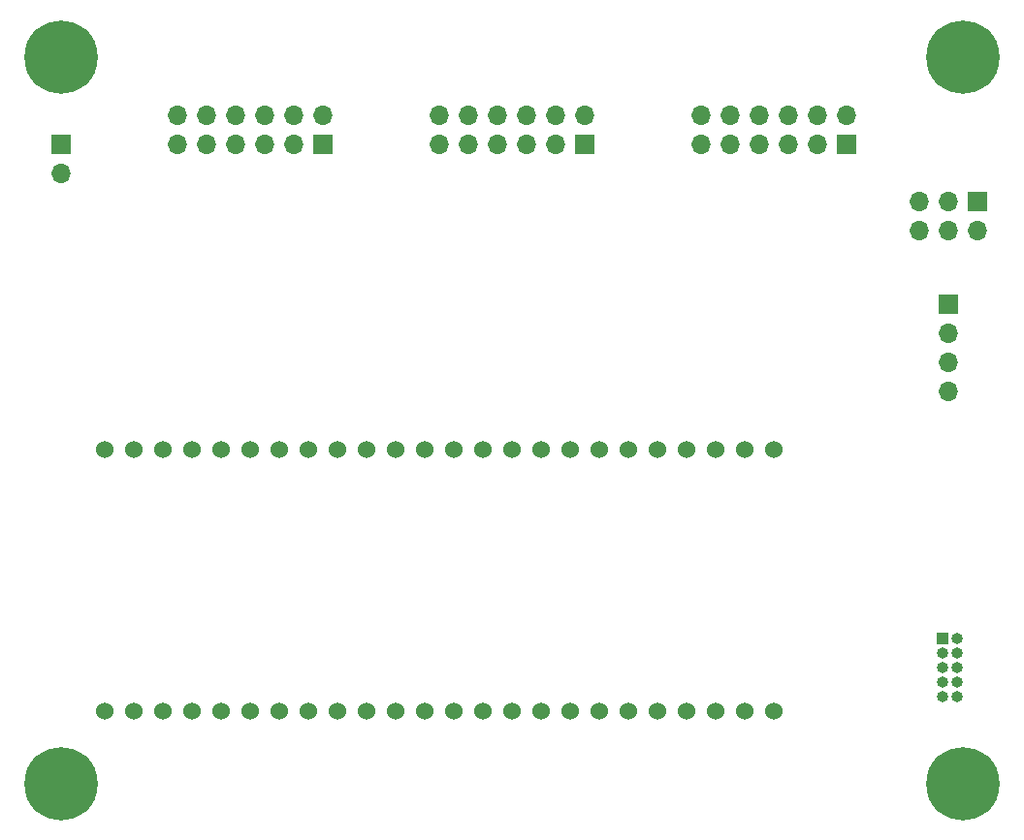
<source format=gbr>
%TF.GenerationSoftware,KiCad,Pcbnew,(6.0.10)*%
%TF.CreationDate,2023-01-05T13:42:58+01:00*%
%TF.ProjectId,pmod_hk-w806_baseboard,706d6f64-5f68-46b2-9d77-3830365f6261,rev?*%
%TF.SameCoordinates,Original*%
%TF.FileFunction,Soldermask,Bot*%
%TF.FilePolarity,Negative*%
%FSLAX46Y46*%
G04 Gerber Fmt 4.6, Leading zero omitted, Abs format (unit mm)*
G04 Created by KiCad (PCBNEW (6.0.10)) date 2023-01-05 13:42:58*
%MOMM*%
%LPD*%
G01*
G04 APERTURE LIST*
%ADD10R,1.700000X1.700000*%
%ADD11O,1.700000X1.700000*%
%ADD12C,0.800000*%
%ADD13C,6.400000*%
%ADD14R,1.000000X1.000000*%
%ADD15O,1.000000X1.000000*%
%ADD16C,1.524000*%
G04 APERTURE END LIST*
D10*
%TO.C,PMOD2*%
X96520000Y-30480000D03*
D11*
X96520000Y-27940000D03*
X93980000Y-30480000D03*
X93980000Y-27940000D03*
X91440000Y-30480000D03*
X91440000Y-27940000D03*
X88900000Y-30480000D03*
X88900000Y-27940000D03*
X86360000Y-30480000D03*
X86360000Y-27940000D03*
X83820000Y-30480000D03*
X83820000Y-27940000D03*
%TD*%
D10*
%TO.C,PMOD3*%
X119380000Y-30480000D03*
D11*
X119380000Y-27940000D03*
X116840000Y-30480000D03*
X116840000Y-27940000D03*
X114300000Y-30480000D03*
X114300000Y-27940000D03*
X111760000Y-30480000D03*
X111760000Y-27940000D03*
X109220000Y-30480000D03*
X109220000Y-27940000D03*
X106680000Y-30480000D03*
X106680000Y-27940000D03*
%TD*%
D10*
%TO.C,PMOD1*%
X73660000Y-30480000D03*
D11*
X73660000Y-27940000D03*
X71120000Y-30480000D03*
X71120000Y-27940000D03*
X68580000Y-30480000D03*
X68580000Y-27940000D03*
X66040000Y-30480000D03*
X66040000Y-27940000D03*
X63500000Y-30480000D03*
X63500000Y-27940000D03*
X60960000Y-30480000D03*
X60960000Y-27940000D03*
%TD*%
D12*
%TO.C,H3*%
X52497056Y-88057056D03*
X49102944Y-84662944D03*
X50800000Y-83960000D03*
X48400000Y-86360000D03*
X52497056Y-84662944D03*
X49102944Y-88057056D03*
X53200000Y-86360000D03*
D13*
X50800000Y-86360000D03*
D12*
X50800000Y-88760000D03*
%TD*%
%TO.C,H1*%
X50800000Y-20460000D03*
X52497056Y-24557056D03*
X50800000Y-25260000D03*
X53200000Y-22860000D03*
X48400000Y-22860000D03*
X52497056Y-21162944D03*
X49102944Y-24557056D03*
D13*
X50800000Y-22860000D03*
D12*
X49102944Y-21162944D03*
%TD*%
D10*
%TO.C,J1*%
X130795000Y-35555000D03*
D11*
X130795000Y-38095000D03*
X128255000Y-35555000D03*
X128255000Y-38095000D03*
X125715000Y-35555000D03*
X125715000Y-38095000D03*
%TD*%
D12*
%TO.C,H4*%
X131237056Y-84662944D03*
X127842944Y-88057056D03*
D13*
X129540000Y-86360000D03*
D12*
X127140000Y-86360000D03*
X129540000Y-88760000D03*
X131237056Y-88057056D03*
X127842944Y-84662944D03*
X131940000Y-86360000D03*
X129540000Y-83960000D03*
%TD*%
%TO.C,H2*%
X131237056Y-21162944D03*
X131237056Y-24557056D03*
X127842944Y-21162944D03*
D13*
X129540000Y-22860000D03*
D12*
X129540000Y-25260000D03*
X131940000Y-22860000D03*
X129540000Y-20460000D03*
X127140000Y-22860000D03*
X127842944Y-24557056D03*
%TD*%
D14*
%TO.C,J3*%
X127770000Y-73660000D03*
D15*
X129040000Y-73660000D03*
X127770000Y-74930000D03*
X129040000Y-74930000D03*
X127770000Y-76200000D03*
X129040000Y-76200000D03*
X127770000Y-77470000D03*
X129040000Y-77470000D03*
X127770000Y-78740000D03*
X129040000Y-78740000D03*
%TD*%
D10*
%TO.C,J4*%
X128270000Y-44450000D03*
D11*
X128270000Y-46990000D03*
X128270000Y-49530000D03*
X128270000Y-52070000D03*
%TD*%
D10*
%TO.C,J2*%
X50800000Y-30480000D03*
D11*
X50800000Y-33020000D03*
%TD*%
D16*
%TO.C,U1*%
X54610000Y-80010000D03*
X57150000Y-80010000D03*
X59690000Y-80010000D03*
X62230000Y-80010000D03*
X64770000Y-80010000D03*
X67310000Y-80010000D03*
X69850000Y-80010000D03*
X72390000Y-80010000D03*
X74930000Y-80010000D03*
X77470000Y-80010000D03*
X80010000Y-80010000D03*
X82550000Y-80010000D03*
X85090000Y-80010000D03*
X87630000Y-80010000D03*
X90170000Y-80010000D03*
X92710000Y-80010000D03*
X95250000Y-80010000D03*
X97790000Y-80010000D03*
X100330000Y-80010000D03*
X102870000Y-80010000D03*
X105410000Y-80010000D03*
X107950000Y-80010000D03*
X110490000Y-80010000D03*
X113030000Y-80010000D03*
X113030000Y-57150000D03*
X110490000Y-57150000D03*
X107950000Y-57150000D03*
X105410000Y-57150000D03*
X102870000Y-57150000D03*
X100330000Y-57150000D03*
X97790000Y-57150000D03*
X95250000Y-57150000D03*
X92710000Y-57150000D03*
X90170000Y-57150000D03*
X87630000Y-57150000D03*
X85090000Y-57150000D03*
X82550000Y-57150000D03*
X80010000Y-57150000D03*
X77470000Y-57150000D03*
X74930000Y-57150000D03*
X72390000Y-57150000D03*
X69850000Y-57150000D03*
X67310000Y-57150000D03*
X64770000Y-57150000D03*
X62230000Y-57150000D03*
X59690000Y-57150000D03*
X57150000Y-57150000D03*
X54610000Y-57150000D03*
%TD*%
M02*

</source>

- What you need to do
All of the material above is to be retyped verbatim, with its pictures omitted.

- Exercise result
<source format=gbr>
%TF.GenerationSoftware,KiCad,Pcbnew,(6.0.10)*%
%TF.CreationDate,2023-01-05T13:42:58+01:00*%
%TF.ProjectId,pmod_hk-w806_baseboard,706d6f64-5f68-46b2-9d77-3830365f6261,rev?*%
%TF.SameCoordinates,Original*%
%TF.FileFunction,Soldermask,Bot*%
%TF.FilePolarity,Negative*%
%FSLAX46Y46*%
G04 Gerber Fmt 4.6, Leading zero omitted, Abs format (unit mm)*
G04 Created by KiCad (PCBNEW (6.0.10)) date 2023-01-05 13:42:58*
%MOMM*%
%LPD*%
G01*
G04 APERTURE LIST*
%ADD10R,1.700000X1.700000*%
%ADD11O,1.700000X1.700000*%
%ADD12C,0.800000*%
%ADD13C,6.400000*%
%ADD14R,1.000000X1.000000*%
%ADD15O,1.000000X1.000000*%
%ADD16C,1.524000*%
G04 APERTURE END LIST*
D10*
%TO.C,PMOD2*%
X96520000Y-30480000D03*
D11*
X96520000Y-27940000D03*
X93980000Y-30480000D03*
X93980000Y-27940000D03*
X91440000Y-30480000D03*
X91440000Y-27940000D03*
X88900000Y-30480000D03*
X88900000Y-27940000D03*
X86360000Y-30480000D03*
X86360000Y-27940000D03*
X83820000Y-30480000D03*
X83820000Y-27940000D03*
%TD*%
D10*
%TO.C,PMOD3*%
X119380000Y-30480000D03*
D11*
X119380000Y-27940000D03*
X116840000Y-30480000D03*
X116840000Y-27940000D03*
X114300000Y-30480000D03*
X114300000Y-27940000D03*
X111760000Y-30480000D03*
X111760000Y-27940000D03*
X109220000Y-30480000D03*
X109220000Y-27940000D03*
X106680000Y-30480000D03*
X106680000Y-27940000D03*
%TD*%
D10*
%TO.C,PMOD1*%
X73660000Y-30480000D03*
D11*
X73660000Y-27940000D03*
X71120000Y-30480000D03*
X71120000Y-27940000D03*
X68580000Y-30480000D03*
X68580000Y-27940000D03*
X66040000Y-30480000D03*
X66040000Y-27940000D03*
X63500000Y-30480000D03*
X63500000Y-27940000D03*
X60960000Y-30480000D03*
X60960000Y-27940000D03*
%TD*%
D12*
%TO.C,H3*%
X52497056Y-88057056D03*
X49102944Y-84662944D03*
X50800000Y-83960000D03*
X48400000Y-86360000D03*
X52497056Y-84662944D03*
X49102944Y-88057056D03*
X53200000Y-86360000D03*
D13*
X50800000Y-86360000D03*
D12*
X50800000Y-88760000D03*
%TD*%
%TO.C,H1*%
X50800000Y-20460000D03*
X52497056Y-24557056D03*
X50800000Y-25260000D03*
X53200000Y-22860000D03*
X48400000Y-22860000D03*
X52497056Y-21162944D03*
X49102944Y-24557056D03*
D13*
X50800000Y-22860000D03*
D12*
X49102944Y-21162944D03*
%TD*%
D10*
%TO.C,J1*%
X130795000Y-35555000D03*
D11*
X130795000Y-38095000D03*
X128255000Y-35555000D03*
X128255000Y-38095000D03*
X125715000Y-35555000D03*
X125715000Y-38095000D03*
%TD*%
D12*
%TO.C,H4*%
X131237056Y-84662944D03*
X127842944Y-88057056D03*
D13*
X129540000Y-86360000D03*
D12*
X127140000Y-86360000D03*
X129540000Y-88760000D03*
X131237056Y-88057056D03*
X127842944Y-84662944D03*
X131940000Y-86360000D03*
X129540000Y-83960000D03*
%TD*%
%TO.C,H2*%
X131237056Y-21162944D03*
X131237056Y-24557056D03*
X127842944Y-21162944D03*
D13*
X129540000Y-22860000D03*
D12*
X129540000Y-25260000D03*
X131940000Y-22860000D03*
X129540000Y-20460000D03*
X127140000Y-22860000D03*
X127842944Y-24557056D03*
%TD*%
D14*
%TO.C,J3*%
X127770000Y-73660000D03*
D15*
X129040000Y-73660000D03*
X127770000Y-74930000D03*
X129040000Y-74930000D03*
X127770000Y-76200000D03*
X129040000Y-76200000D03*
X127770000Y-77470000D03*
X129040000Y-77470000D03*
X127770000Y-78740000D03*
X129040000Y-78740000D03*
%TD*%
D10*
%TO.C,J4*%
X128270000Y-44450000D03*
D11*
X128270000Y-46990000D03*
X128270000Y-49530000D03*
X128270000Y-52070000D03*
%TD*%
D10*
%TO.C,J2*%
X50800000Y-30480000D03*
D11*
X50800000Y-33020000D03*
%TD*%
D16*
%TO.C,U1*%
X54610000Y-80010000D03*
X57150000Y-80010000D03*
X59690000Y-80010000D03*
X62230000Y-80010000D03*
X64770000Y-80010000D03*
X67310000Y-80010000D03*
X69850000Y-80010000D03*
X72390000Y-80010000D03*
X74930000Y-80010000D03*
X77470000Y-80010000D03*
X80010000Y-80010000D03*
X82550000Y-80010000D03*
X85090000Y-80010000D03*
X87630000Y-80010000D03*
X90170000Y-80010000D03*
X92710000Y-80010000D03*
X95250000Y-80010000D03*
X97790000Y-80010000D03*
X100330000Y-80010000D03*
X102870000Y-80010000D03*
X105410000Y-80010000D03*
X107950000Y-80010000D03*
X110490000Y-80010000D03*
X113030000Y-80010000D03*
X113030000Y-57150000D03*
X110490000Y-57150000D03*
X107950000Y-57150000D03*
X105410000Y-57150000D03*
X102870000Y-57150000D03*
X100330000Y-57150000D03*
X97790000Y-57150000D03*
X95250000Y-57150000D03*
X92710000Y-57150000D03*
X90170000Y-57150000D03*
X87630000Y-57150000D03*
X85090000Y-57150000D03*
X82550000Y-57150000D03*
X80010000Y-57150000D03*
X77470000Y-57150000D03*
X74930000Y-57150000D03*
X72390000Y-57150000D03*
X69850000Y-57150000D03*
X67310000Y-57150000D03*
X64770000Y-57150000D03*
X62230000Y-57150000D03*
X59690000Y-57150000D03*
X57150000Y-57150000D03*
X54610000Y-57150000D03*
%TD*%
M02*

</source>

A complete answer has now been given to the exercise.